[Data entries]

-*-

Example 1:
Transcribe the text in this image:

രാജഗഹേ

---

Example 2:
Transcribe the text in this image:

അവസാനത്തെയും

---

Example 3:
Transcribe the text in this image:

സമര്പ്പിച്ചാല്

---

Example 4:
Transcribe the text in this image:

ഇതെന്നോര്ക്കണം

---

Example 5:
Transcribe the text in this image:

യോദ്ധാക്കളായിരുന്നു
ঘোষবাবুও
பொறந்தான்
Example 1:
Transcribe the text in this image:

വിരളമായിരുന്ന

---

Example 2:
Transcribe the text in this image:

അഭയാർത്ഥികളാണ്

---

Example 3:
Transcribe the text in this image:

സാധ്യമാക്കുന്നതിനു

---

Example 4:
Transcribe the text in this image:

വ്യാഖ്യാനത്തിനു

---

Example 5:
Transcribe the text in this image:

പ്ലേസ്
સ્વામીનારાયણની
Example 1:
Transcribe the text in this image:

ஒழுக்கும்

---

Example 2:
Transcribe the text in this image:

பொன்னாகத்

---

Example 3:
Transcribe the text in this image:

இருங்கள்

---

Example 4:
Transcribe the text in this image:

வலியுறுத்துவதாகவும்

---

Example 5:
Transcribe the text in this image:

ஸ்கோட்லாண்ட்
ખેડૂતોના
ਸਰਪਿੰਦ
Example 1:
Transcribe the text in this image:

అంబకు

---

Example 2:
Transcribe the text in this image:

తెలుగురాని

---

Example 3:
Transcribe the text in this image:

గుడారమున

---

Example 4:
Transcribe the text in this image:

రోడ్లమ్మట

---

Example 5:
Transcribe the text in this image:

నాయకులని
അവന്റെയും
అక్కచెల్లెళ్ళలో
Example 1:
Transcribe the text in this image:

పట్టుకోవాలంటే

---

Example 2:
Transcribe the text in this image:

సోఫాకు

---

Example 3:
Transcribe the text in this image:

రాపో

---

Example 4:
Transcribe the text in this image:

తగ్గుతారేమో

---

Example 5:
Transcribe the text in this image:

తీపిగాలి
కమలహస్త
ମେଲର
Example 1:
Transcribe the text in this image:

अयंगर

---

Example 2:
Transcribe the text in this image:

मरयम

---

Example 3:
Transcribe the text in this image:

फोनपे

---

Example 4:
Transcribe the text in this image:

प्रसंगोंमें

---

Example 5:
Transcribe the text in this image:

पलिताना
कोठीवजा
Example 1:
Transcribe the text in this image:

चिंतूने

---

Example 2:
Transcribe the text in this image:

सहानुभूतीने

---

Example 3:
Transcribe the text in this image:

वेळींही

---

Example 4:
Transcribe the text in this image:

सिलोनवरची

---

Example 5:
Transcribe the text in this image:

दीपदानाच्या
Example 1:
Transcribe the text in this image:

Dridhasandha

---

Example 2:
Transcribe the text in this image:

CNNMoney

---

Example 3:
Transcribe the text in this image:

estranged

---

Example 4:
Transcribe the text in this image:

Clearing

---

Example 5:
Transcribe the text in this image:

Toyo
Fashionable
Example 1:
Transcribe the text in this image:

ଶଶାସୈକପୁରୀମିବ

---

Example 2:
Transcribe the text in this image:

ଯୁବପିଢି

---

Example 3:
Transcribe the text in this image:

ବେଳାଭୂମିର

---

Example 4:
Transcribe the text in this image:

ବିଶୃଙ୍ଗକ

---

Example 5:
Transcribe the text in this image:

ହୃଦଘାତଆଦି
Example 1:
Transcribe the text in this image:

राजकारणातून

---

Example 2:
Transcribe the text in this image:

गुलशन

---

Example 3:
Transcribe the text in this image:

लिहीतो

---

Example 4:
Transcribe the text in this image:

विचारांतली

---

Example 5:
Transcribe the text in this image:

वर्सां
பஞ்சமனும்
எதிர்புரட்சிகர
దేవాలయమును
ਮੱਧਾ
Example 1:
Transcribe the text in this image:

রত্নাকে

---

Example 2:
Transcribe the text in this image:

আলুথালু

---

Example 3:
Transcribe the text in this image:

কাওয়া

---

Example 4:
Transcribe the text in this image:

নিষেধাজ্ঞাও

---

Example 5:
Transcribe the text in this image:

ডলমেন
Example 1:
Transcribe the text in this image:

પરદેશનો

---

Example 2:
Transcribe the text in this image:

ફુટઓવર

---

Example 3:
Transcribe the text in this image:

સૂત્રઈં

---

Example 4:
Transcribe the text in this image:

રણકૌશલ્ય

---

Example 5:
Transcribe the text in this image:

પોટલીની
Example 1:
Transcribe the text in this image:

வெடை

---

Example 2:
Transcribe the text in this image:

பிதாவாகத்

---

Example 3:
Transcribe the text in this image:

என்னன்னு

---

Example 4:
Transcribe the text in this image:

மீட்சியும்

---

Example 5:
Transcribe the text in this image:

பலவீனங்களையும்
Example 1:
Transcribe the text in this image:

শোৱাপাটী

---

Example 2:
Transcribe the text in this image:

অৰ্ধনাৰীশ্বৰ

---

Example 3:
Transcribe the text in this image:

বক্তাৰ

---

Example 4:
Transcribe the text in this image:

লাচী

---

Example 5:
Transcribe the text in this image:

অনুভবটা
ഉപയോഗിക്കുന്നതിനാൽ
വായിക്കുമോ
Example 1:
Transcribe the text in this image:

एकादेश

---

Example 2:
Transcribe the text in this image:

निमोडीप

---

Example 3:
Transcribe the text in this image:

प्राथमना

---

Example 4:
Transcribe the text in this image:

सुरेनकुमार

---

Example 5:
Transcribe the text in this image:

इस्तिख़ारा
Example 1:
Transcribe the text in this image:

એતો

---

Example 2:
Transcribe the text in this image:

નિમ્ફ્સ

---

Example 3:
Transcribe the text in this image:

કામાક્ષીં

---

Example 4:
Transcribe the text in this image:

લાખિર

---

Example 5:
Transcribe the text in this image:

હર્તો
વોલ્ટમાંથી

-*-

_Task instructions:_
Every word in the records must appear in your copy exactly as it does above.

_Expected answer:_
Example 1:
Transcribe the text in this image:

രാജഗഹേ

---

Example 2:
Transcribe the text in this image:

അവസാനത്തെയും

---

Example 3:
Transcribe the text in this image:

സമര്പ്പിച്ചാല്

---

Example 4:
Transcribe the text in this image:

ഇതെന്നോര്ക്കണം

---

Example 5:
Transcribe the text in this image:

യോദ്ധാക്കളായിരുന്നു
ঘোষবাবুও
பொறந்தான்
Example 1:
Transcribe the text in this image:

വിരളമായിരുന്ന

---

Example 2:
Transcribe the text in this image:

അഭയാർത്ഥികളാണ്

---

Example 3:
Transcribe the text in this image:

സാധ്യമാക്കുന്നതിനു

---

Example 4:
Transcribe the text in this image:

വ്യാഖ്യാനത്തിനു

---

Example 5:
Transcribe the text in this image:

പ്ലേസ്
સ્વામીનારાયણની
Example 1:
Transcribe the text in this image:

ஒழுக்கும்

---

Example 2:
Transcribe the text in this image:

பொன்னாகத்

---

Example 3:
Transcribe the text in this image:

இருங்கள்

---

Example 4:
Transcribe the text in this image:

வலியுறுத்துவதாகவும்

---

Example 5:
Transcribe the text in this image:

ஸ்கோட்லாண்ட்
ખેડૂતોના
ਸਰਪਿੰਦ
Example 1:
Transcribe the text in this image:

అంబకు

---

Example 2:
Transcribe the text in this image:

తెలుగురాని

---

Example 3:
Transcribe the text in this image:

గుడారమున

---

Example 4:
Transcribe the text in this image:

రోడ్లమ్మట

---

Example 5:
Transcribe the text in this image:

నాయకులని
അവന്റെയും
అక్కచెల్లెళ్ళలో
Example 1:
Transcribe the text in this image:

పట్టుకోవాలంటే

---

Example 2:
Transcribe the text in this image:

సోఫాకు

---

Example 3:
Transcribe the text in this image:

రాపో

---

Example 4:
Transcribe the text in this image:

తగ్గుతారేమో

---

Example 5:
Transcribe the text in this image:

తీపిగాలి
కమలహస్త
ମେଲର
Example 1:
Transcribe the text in this image:

अयंगर

---

Example 2:
Transcribe the text in this image:

मरयम

---

Example 3:
Transcribe the text in this image:

फोनपे

---

Example 4:
Transcribe the text in this image:

प्रसंगोंमें

---

Example 5:
Transcribe the text in this image:

पलिताना
कोठीवजा
Example 1:
Transcribe the text in this image:

चिंतूने

---

Example 2:
Transcribe the text in this image:

सहानुभूतीने

---

Example 3:
Transcribe the text in this image:

वेळींही

---

Example 4:
Transcribe the text in this image:

सिलोनवरची

---

Example 5:
Transcribe the text in this image:

दीपदानाच्या
Example 1:
Transcribe the text in this image:

Dridhasandha

---

Example 2:
Transcribe the text in this image:

CNNMoney

---

Example 3:
Transcribe the text in this image:

estranged

---

Example 4:
Transcribe the text in this image:

Clearing

---

Example 5:
Transcribe the text in this image:

Toyo
Fashionable
Example 1:
Transcribe the text in this image:

ଶଶାସୈକପୁରୀମିବ

---

Example 2:
Transcribe the text in this image:

ଯୁବପିଢି

---

Example 3:
Transcribe the text in this image:

ବେଳାଭୂମିର

---

Example 4:
Transcribe the text in this image:

ବିଶୃଙ୍ଗକ

---

Example 5:
Transcribe the text in this image:

ହୃଦଘାତଆଦି
Example 1:
Transcribe the text in this image:

राजकारणातून

---

Example 2:
Transcribe the text in this image:

गुलशन

---

Example 3:
Transcribe the text in this image:

लिहीतो

---

Example 4:
Transcribe the text in this image:

विचारांतली

---

Example 5:
Transcribe the text in this image:

वर्सां
பஞ்சமனும்
எதிர்புரட்சிகர
దేవాలయమును
ਮੱਧਾ
Example 1:
Transcribe the text in this image:

রত্নাকে

---

Example 2:
Transcribe the text in this image:

আলুথালু

---

Example 3:
Transcribe the text in this image:

কাওয়া

---

Example 4:
Transcribe the text in this image:

নিষেধাজ্ঞাও

---

Example 5:
Transcribe the text in this image:

ডলমেন
Example 1:
Transcribe the text in this image:

પરદેશનો

---

Example 2:
Transcribe the text in this image:

ફુટઓવર

---

Example 3:
Transcribe the text in this image:

સૂત્રઈં

---

Example 4:
Transcribe the text in this image:

રણકૌશલ્ય

---

Example 5:
Transcribe the text in this image:

પોટલીની
Example 1:
Transcribe the text in this image:

வெடை

---

Example 2:
Transcribe the text in this image:

பிதாவாகத்

---

Example 3:
Transcribe the text in this image:

என்னன்னு

---

Example 4:
Transcribe the text in this image:

மீட்சியும்

---

Example 5:
Transcribe the text in this image:

பலவீனங்களையும்
Example 1:
Transcribe the text in this image:

শোৱাপাটী

---

Example 2:
Transcribe the text in this image:

অৰ্ধনাৰীশ্বৰ

---

Example 3:
Transcribe the text in this image:

বক্তাৰ

---

Example 4:
Transcribe the text in this image:

লাচী

---

Example 5:
Transcribe the text in this image:

অনুভবটা
ഉപയോഗിക്കുന്നതിനാൽ
വായിക്കുമോ
Example 1:
Transcribe the text in this image:

एकादेश

---

Example 2:
Transcribe the text in this image:

निमोडीप

---

Example 3:
Transcribe the text in this image:

प्राथमना

---

Example 4:
Transcribe the text in this image:

सुरेनकुमार

---

Example 5:
Transcribe the text in this image:

इस्तिख़ारा
Example 1:
Transcribe the text in this image:

એતો

---

Example 2:
Transcribe the text in this image:

નિમ્ફ્સ

---

Example 3:
Transcribe the text in this image:

કામાક્ષીં

---

Example 4:
Transcribe the text in this image:

લાખિર

---

Example 5:
Transcribe the text in this image:

હર્તો
વોલ્ટમાંથી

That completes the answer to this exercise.